Вернувшись из очередной загранкомандировки на побывку на историческую родину, обычно равнодушная к личной жизни брата старшая сестра очень быстро нашла общий язык с его новой женой. Даже в гости зачастила. А жена всю родню упорно привечала, что-то там всё бубнила про «семейный круг».
— Вот всем ты молодец, Адка, — приговаривала зараза Марьянка, с аппетитом уминая очередные «семейные пироги», — только вот что ты в братце моем нашла? Он ведь шизофреник настоящий. Мания величия и навязчивые идеи в одном флаконе — практически как шампунь и бальзам — ополаскиватель! — с возрастом характер сестрицы явно стал портиться.
Ада дипломатично отмалчивалась и гадкие темы не поддерживала, уводила разговор в сторону. Петька скрипел зубами от злости, но скандалить не решался — боялся Марьянкиного длинного языка, — и лишь с нетерпением ждал, когда же зять Борис опять увезет жену куда-нибудь подальше.

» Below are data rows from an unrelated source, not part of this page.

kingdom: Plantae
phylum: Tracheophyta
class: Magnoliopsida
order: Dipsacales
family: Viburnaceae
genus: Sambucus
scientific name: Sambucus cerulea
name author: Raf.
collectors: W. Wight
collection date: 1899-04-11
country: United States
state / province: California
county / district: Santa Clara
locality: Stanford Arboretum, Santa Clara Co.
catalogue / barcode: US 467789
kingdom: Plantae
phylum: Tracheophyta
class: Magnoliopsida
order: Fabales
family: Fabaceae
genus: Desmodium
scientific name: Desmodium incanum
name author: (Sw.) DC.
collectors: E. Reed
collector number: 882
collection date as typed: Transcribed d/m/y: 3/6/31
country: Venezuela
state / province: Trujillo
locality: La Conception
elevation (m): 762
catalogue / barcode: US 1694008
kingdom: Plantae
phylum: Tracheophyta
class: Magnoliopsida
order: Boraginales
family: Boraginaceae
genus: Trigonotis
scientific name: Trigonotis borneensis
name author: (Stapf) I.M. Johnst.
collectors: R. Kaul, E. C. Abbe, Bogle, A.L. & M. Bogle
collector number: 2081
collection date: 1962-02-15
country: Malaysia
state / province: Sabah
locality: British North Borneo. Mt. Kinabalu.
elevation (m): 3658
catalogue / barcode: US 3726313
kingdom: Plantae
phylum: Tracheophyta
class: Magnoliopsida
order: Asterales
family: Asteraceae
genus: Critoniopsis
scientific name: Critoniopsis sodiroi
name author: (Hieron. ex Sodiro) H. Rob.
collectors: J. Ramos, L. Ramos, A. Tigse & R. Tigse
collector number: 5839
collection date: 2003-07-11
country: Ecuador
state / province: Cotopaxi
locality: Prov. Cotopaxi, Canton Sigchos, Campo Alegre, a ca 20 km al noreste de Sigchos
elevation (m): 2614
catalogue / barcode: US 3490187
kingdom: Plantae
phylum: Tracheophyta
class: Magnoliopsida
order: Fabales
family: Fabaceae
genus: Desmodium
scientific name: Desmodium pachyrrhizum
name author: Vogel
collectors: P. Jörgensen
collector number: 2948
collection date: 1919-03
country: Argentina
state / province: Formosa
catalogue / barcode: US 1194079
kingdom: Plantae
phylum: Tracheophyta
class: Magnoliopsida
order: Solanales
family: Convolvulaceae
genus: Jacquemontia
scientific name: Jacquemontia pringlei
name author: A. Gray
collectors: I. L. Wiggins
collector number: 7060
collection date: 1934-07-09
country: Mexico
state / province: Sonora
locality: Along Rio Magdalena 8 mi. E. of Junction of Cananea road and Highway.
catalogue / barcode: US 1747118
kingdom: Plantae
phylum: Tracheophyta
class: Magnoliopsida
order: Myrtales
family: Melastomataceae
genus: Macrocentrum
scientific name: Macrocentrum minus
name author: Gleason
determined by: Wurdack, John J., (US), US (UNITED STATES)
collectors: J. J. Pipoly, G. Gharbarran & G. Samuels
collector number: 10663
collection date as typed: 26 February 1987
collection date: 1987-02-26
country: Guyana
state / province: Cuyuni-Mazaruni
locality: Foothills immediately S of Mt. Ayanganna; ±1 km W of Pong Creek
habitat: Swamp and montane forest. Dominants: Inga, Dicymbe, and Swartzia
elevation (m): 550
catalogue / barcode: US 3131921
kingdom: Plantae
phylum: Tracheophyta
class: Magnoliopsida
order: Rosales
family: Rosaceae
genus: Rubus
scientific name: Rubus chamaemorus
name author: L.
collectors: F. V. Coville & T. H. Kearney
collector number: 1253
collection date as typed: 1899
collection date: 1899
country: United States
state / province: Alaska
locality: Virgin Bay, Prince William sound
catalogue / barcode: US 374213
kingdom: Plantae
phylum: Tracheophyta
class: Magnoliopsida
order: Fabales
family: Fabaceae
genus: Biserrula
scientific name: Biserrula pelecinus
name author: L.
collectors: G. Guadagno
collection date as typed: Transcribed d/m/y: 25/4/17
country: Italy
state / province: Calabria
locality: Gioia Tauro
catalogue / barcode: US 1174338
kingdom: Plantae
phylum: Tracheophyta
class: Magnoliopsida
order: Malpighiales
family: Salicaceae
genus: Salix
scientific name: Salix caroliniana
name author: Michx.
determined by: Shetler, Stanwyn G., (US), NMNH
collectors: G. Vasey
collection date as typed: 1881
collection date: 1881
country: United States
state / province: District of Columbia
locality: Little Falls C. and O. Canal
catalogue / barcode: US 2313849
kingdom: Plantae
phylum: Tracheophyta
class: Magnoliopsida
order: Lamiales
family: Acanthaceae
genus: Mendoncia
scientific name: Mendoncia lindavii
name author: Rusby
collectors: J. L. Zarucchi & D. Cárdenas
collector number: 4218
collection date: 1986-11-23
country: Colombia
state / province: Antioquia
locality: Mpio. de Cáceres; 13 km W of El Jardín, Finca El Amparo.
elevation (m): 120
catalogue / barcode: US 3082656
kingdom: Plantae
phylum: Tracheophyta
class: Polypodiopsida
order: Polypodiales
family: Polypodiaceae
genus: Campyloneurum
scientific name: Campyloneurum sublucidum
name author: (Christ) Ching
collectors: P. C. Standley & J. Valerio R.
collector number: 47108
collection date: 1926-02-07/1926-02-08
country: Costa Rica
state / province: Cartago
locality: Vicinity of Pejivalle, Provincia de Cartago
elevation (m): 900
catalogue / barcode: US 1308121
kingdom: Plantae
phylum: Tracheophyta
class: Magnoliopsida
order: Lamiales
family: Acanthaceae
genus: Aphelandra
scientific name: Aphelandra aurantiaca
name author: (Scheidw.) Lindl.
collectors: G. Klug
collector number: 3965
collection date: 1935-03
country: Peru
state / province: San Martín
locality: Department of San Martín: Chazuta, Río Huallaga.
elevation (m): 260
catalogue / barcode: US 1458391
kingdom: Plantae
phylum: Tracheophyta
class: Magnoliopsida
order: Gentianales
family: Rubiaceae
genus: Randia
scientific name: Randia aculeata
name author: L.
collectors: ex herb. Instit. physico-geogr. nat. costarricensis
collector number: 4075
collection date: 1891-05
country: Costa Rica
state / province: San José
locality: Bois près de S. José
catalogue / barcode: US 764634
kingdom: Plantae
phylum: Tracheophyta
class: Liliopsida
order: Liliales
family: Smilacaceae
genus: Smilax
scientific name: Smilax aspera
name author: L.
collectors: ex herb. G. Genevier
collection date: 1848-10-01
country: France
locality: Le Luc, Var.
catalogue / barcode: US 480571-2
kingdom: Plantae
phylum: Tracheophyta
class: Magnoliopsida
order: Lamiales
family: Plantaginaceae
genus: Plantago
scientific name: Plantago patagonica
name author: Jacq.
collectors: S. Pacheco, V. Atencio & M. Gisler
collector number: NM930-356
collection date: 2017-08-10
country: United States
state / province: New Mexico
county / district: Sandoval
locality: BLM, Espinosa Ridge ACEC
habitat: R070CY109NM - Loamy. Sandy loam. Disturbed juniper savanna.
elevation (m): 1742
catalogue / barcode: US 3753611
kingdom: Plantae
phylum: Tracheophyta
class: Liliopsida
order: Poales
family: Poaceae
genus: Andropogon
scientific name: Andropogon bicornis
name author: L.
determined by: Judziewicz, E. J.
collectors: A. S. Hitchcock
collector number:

Как и Марьяна — и, скорее всего, не без ее влияния! — Ариадна ну совершенно не прониклась идеями благородного графского происхождения. Открыто не язвила, конечно, но даже от разговоров на эту аристократическую тему аккуратно уклонялась. А Петьке ее помощь в этом вопросе была бы ох как нужна!
С некоторых пор граф озаботился важным и серьезным вопросом вступления в Дворянское Собрание. Он повадился ездить в солидное здание на Варварке и общаться с товарищами по голубой дворянской крови. В Департаменте Герольдии с ним беседовали довольно благосклонно, однако, для зачисления в вожделенную организацию почему-то потребовалось неприличное количество бумаг и бумажек, подтверждающих графские корни.
Бумажек отчего-то не сыскалось…
Мать отводила глаза и утомленно пожимала плечами, отфутболивая сына со всеми вопросами к папочке.
Папочка, старый партизан, на вопросы не отвечал или отвечал, но грубо. Привык, конспиратор, к тому, что в доблестной Советской Армии за дворянство можно было не то, что генеральских погон лишиться — голову сложить. Вот всю жизнь и косил под пролетария. В роль вошел — просто блеск!